Task requirements → Please give the number of lines in the records below where the word "pinky" occurs, and nothing else.

Saved data entries:

'''

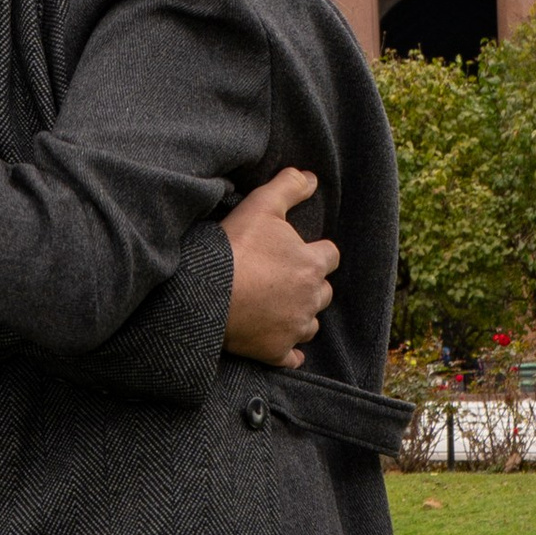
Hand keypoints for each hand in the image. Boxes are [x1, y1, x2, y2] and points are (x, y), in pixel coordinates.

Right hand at [219, 166, 335, 369]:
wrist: (205, 294)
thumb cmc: (235, 248)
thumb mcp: (261, 205)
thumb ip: (290, 186)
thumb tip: (311, 177)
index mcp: (312, 265)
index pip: (330, 255)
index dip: (315, 251)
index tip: (297, 250)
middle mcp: (310, 299)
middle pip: (323, 292)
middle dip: (310, 285)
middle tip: (285, 278)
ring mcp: (294, 328)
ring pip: (311, 324)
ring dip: (300, 316)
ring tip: (279, 308)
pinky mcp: (275, 352)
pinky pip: (292, 357)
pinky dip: (289, 351)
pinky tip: (279, 344)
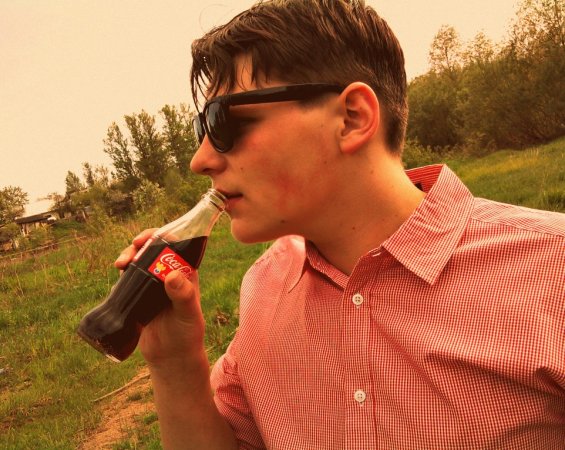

'''

Task result → 4